Gesundheit bei der COP29
„Meine niedrigen Erwartungen wurden untertroffen“
Welche Rolle spielen Gesundheitsthemen bei der Weltklimakonferenz? Ein Gespräch mit dem Politikwissenschaftler Dr. Max Jungmann, der vor Ort mit dabei war.
Interview: WeACT Con
Max Jungmann leitet die Nachhaltigkeits-Strategieberatung Moventum Novum, die ESG Compliance-Beratung FALK Momentum und das Heidelberg Center for the Environment der Universität Heidelberg. Zu seinen Schwerpunktthemen zählen Nachhaltigkeit und Gesundheitspolitik und die Frage, warum die Politik wider besseren Wissens oft nicht handelt.
1
Herr Jungmann, Sie haben die Klimakonferenz vor Ort in der aserbaidschanischen Hauptstadt Baku beobachtet. Welche Erwartungen hatten Sie?
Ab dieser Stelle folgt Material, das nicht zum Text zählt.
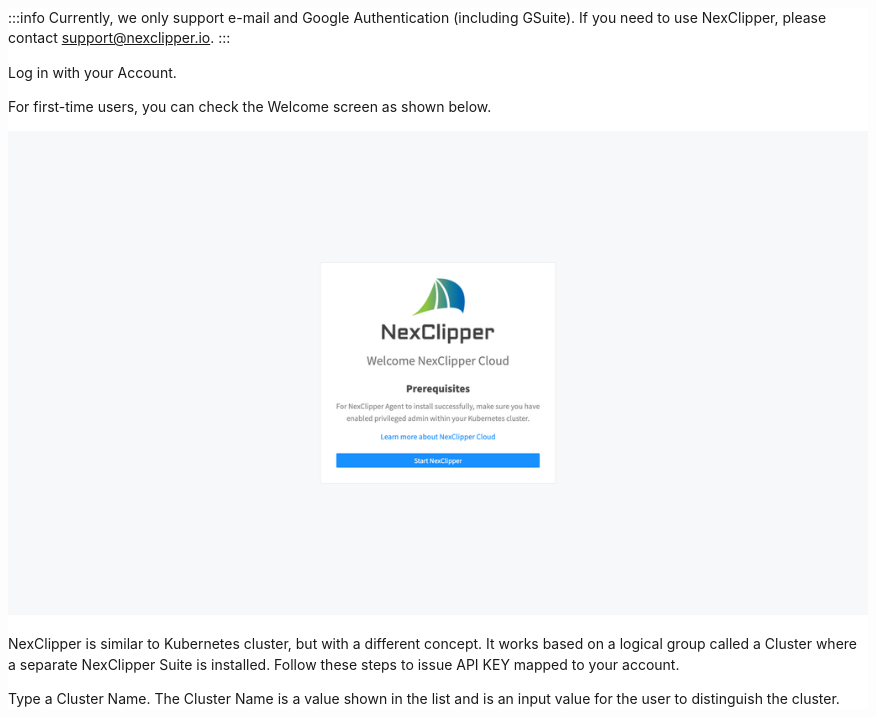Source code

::::info
Currently, we only support e-mail and Google Authentication (including GSuite). If you need to use NexClipper, please contact support@nexclipper.io.
:::

Log in with your Account.

For first-time users, you can check the Welcome screen as shown below.

![img](../static/img/nc-welcome.png)

NexClipper is similar to Kubernetes cluster, but with a different concept. It works based on a logical group called a Cluster where a separate NexClipper Suite is installed. Follow these steps to issue API KEY mapped to your account.

Type a Cluster Name. The Cluster Name is a value shown in the list and is an input value for the user to distinguish the cluster.
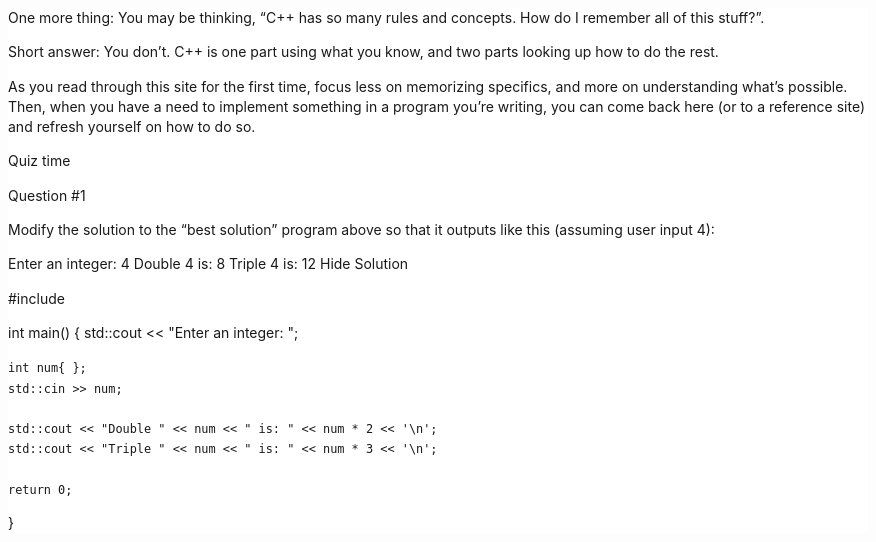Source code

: One more thing: You may be thinking, “C++ has so many rules and concepts. How do I remember all of this stuff?”.

Short answer: You don’t. C++ is one part using what you know, and two parts looking up how to do the rest.

As you read through this site for the first time, focus less on memorizing specifics, and more on understanding what’s possible. Then, when you have a need to implement something in a program you’re writing, you can come back here (or to a reference site) and refresh yourself on how to do so.

Quiz time

Question #1

Modify the solution to the “best solution” program above so that it outputs like this (assuming user input 4):

Enter an integer: 4
Double 4 is: 8
Triple 4 is: 12
Hide Solution

#include <iostream>

int main()
{
	std::cout << "Enter an integer: ";

	int num{ };
	std::cin >> num;

	std::cout << "Double " << num << " is: " << num * 2 << '\n';
	std::cout << "Triple " << num << " is: " << num * 3 << '\n';

	return 0;
}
Max Jungmann: Meine Erwartungen waren sehr niedrig. Aserbaidschan profitiert wirtschaftlich enorm von der Förderung fossiler Brennstoffe. Gleichzeitig hatte das Land die Präsidentschaft der COP 29 inne. Das stimmte schon von vornherein nicht besonders optimistisch. Dazu kam: Medial standen insbesondere die Konflikte in der Ukraine und im Nahen Osten sowie die Präsidentschaftswahl in den USA im Fokus. Das Ergebnis der Konferenz war dann allerdings noch enttäuschender als erwartet.
2
Was hat Sie besonders enttäuscht?
Der ehemalige EU-Klimaschutzkommissar Frans Timmermanns hatte großartige Arbeit geleistet, sein Nachfolger Wopke Hoekstra konnte trotz seines Engagements in seiner kurzen Amtszeit bislang nicht dieselbe Wirkung erzielen. Die deutsche Regierung war durch die Regierungskrise kaum vertreten, und auch die USA waren wegen ihres bevorstehenden Regierungswechsels schwach präsent. Ernüchternd war auch, dass China, Indien und Saudi-Arabien wichtige Initiativen blockierten, trotz der Konflikte zwischen diesen Ländern. China scheint nicht bereit, die führende Rolle der USA zu übernehmen. Am Ende ist auf der Konferenz kein wesentlicher Beschluss gefasst worden.
3
Was ist im Bereich Gesundheit passiert?
Die Global Climate & Health Alliance (GCHA) spielt hier eine Schlüsselrolle. Sie will die drohenden Klimaschäden im Gesundheitssektor begrenzen und dessen Emissionen reduzieren. Sie überwacht außerdem, in welchen Themenbereichen Gesundheit auftaucht – mit dem Ziel, Gesundheit in allen Politikfeldern mitzudenken.
4
Wie nimmt die GCHA Einfluss?
Beschlüsse der Weltklimakonferenz werden einstimmig beschlossen. Auch kleinere Staaten können deshalb jeden Beschluss verhindern. Häufig sind es kleinere und weniger mächtige Staaten, deren Gesundheitssysteme vom Klimawandel besonders betroffen sind. Die Strategie der GCHA zielt darauf ab, mit der Unterstützung dieser Staaten das Thema Gesundheit in die Verhandlungen einzubringen.
5
Gibt es etwas, das Ihnen Hoffnung macht?
Immer mehr Akteure begreifen, dass der Klimawandel die größte Gesundheitskrise unserer Zeit ist. Die Staaten haben sich außerdem darauf geeinigt, dass es eine digitale Plattform für den Austausch zu gut funktionierenden Maßnahmen geben soll. Das ist eine sehr vielversprechende Initiative.
6
Was sollte als nächstes passieren?
Wir müssen bei der Umsetzung von Klimaschutzmaßnahmen schneller werden. Notwendig ist, was wir in der Politikwissenschaft polyzentrische Governance nennen –Akteure auf allen Ebenen müssen gleichzeitig aktiv werden, damit sich etwas ändert. Also zum Beispiel die EU mit ihrem Green Deal, aber auch Städte, Unternehmen und bürgerschaftliche Initiativen. Wenn beispielsweise ein Krankenhaus Lieferanten nach Nachhaltigkeitskriterien auswählen möchte, funktioniert das nur, wenn sich auch die gesamte Lieferkette und der Rechtsrahmen verändern. Wenn viele an einem Strang ziehen, dann gibt es Hoffnung. Deshalb freue ich mich auch sehr auf die kommende WeACT Con, weil hier ganz unterschiedliche Leute aus Politik, Wirtschaft und Wissenschaft zusammenkommen. Gerade wenn die „große Politik“ scheitert, ist es umso wichtiger, dass wir auf anderen Ebenen vorankommen – und dafür ist die WeACt Con genau der richtige Ort.